Your answer must consist solely of the lines from the start of the entries below through the line with "Rendered at 2001 by 1125 pixels.", unchanged.

--- Data for this task ---

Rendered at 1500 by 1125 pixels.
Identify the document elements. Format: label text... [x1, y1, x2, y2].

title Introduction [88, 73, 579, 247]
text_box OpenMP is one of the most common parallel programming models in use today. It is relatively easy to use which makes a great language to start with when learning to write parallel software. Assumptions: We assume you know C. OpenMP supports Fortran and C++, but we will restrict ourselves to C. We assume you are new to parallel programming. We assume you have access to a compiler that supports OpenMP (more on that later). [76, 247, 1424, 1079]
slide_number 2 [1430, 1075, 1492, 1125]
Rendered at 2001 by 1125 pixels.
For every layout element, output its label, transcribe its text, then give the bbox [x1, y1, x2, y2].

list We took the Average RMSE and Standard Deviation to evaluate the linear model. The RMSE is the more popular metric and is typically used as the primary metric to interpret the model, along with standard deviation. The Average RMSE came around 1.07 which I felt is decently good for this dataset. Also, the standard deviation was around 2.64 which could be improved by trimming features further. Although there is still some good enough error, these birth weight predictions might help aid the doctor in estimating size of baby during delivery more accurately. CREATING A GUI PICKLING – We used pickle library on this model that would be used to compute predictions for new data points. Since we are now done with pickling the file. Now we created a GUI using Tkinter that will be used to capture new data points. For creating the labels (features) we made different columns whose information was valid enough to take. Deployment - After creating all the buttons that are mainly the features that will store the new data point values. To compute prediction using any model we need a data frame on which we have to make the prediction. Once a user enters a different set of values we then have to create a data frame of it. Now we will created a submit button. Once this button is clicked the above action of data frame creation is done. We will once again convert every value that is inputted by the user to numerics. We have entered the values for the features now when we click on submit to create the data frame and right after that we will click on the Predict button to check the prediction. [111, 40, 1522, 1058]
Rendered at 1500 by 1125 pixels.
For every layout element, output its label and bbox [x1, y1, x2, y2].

---

__Output for this task__
Rendered at 1500 by 1125 pixels.
Identify the document elements. Format: label text... [x1, y1, x2, y2].

title Introduction [88, 73, 579, 247]
text_box OpenMP is one of the most common parallel programming models in use today. It is relatively easy to use which makes a great language to start with when learning to write parallel software. Assumptions: We assume you know C. OpenMP supports Fortran and C++, but we will restrict ourselves to C. We assume you are new to parallel programming. We assume you have access to a compiler that supports OpenMP (more on that later). [76, 247, 1424, 1079]
slide_number 2 [1430, 1075, 1492, 1125]
Rendered at 2001 by 1125 pixels.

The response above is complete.